Self adjoint operators leaves invariant some unidimensional subspace

Question

Suppose $A$ is a positive self adjoint operator in some Hilbert space $\mathcal{H}$ and $\psi$ a nonzero vector of $\mathcal{H}$. Let $\mathcal{H}=\mathbb{C}_\psi\oplus\mathcal{H}_1$ be the orthogonal sum decomposition.
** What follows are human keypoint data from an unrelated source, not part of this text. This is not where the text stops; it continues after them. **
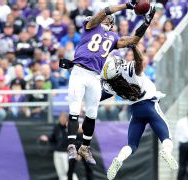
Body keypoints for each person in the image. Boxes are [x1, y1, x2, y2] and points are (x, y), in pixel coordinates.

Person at [65, 1, 157, 165]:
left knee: (92, 114)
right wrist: (126, 5)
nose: (105, 18)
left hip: (94, 76)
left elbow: (133, 40)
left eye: (108, 18)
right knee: (74, 109)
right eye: (105, 17)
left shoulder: (113, 37)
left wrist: (147, 22)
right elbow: (103, 11)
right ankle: (71, 145)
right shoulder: (90, 26)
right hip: (79, 71)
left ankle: (85, 148)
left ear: (112, 22)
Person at [100, 45, 178, 180]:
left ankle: (119, 158)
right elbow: (140, 61)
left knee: (132, 145)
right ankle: (166, 151)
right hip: (150, 105)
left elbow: (98, 97)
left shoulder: (113, 84)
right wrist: (134, 48)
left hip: (135, 112)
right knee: (166, 137)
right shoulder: (130, 70)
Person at [40, 112, 69, 180]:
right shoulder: (57, 127)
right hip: (57, 152)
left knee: (68, 171)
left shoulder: (70, 127)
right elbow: (53, 138)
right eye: (60, 117)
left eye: (63, 117)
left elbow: (75, 140)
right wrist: (47, 138)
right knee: (60, 172)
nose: (61, 119)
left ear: (66, 118)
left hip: (66, 153)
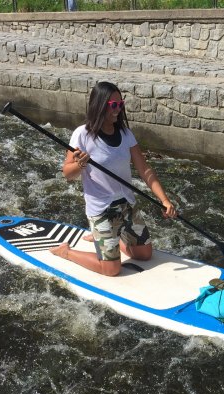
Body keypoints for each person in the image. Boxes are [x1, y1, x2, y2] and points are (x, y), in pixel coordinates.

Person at [50, 81, 177, 276]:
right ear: (99, 105)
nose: (118, 109)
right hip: (101, 209)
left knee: (144, 254)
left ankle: (109, 239)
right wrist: (81, 164)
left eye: (120, 104)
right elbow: (68, 174)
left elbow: (144, 170)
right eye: (113, 105)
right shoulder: (82, 135)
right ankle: (66, 252)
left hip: (126, 203)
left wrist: (164, 200)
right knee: (111, 269)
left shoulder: (126, 134)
I want to show that if $A\big|_{\mathcal{H}_1}=0$ and Tr$A=1$, then $A$ is the orthogonal projection onto $\mathbb{C}_\psi$. My idea is to prove that $A$ maps $\mathbb{C}_\psi$ into itself, then WLOG assume $\vert \psi \vert=1$, and we can find an orthonormal basis of $\mathcal{H}_1$ so that Tr$A=a\psi=1\Rightarrow A\psi=\psi$, which proves our assertion. But I cannot prove that $A$ leaves $\mathbb{C}_\psi$ invariant.

Answer 1

If $\phi\in \mathcal{H}_1$, then $\langle A\psi,\phi\rangle=\langle \psi,A\phi\rangle=0$. Thus $A\psi\in \mathcal{H}_1^\perp=\mathbb{C}_\psi$.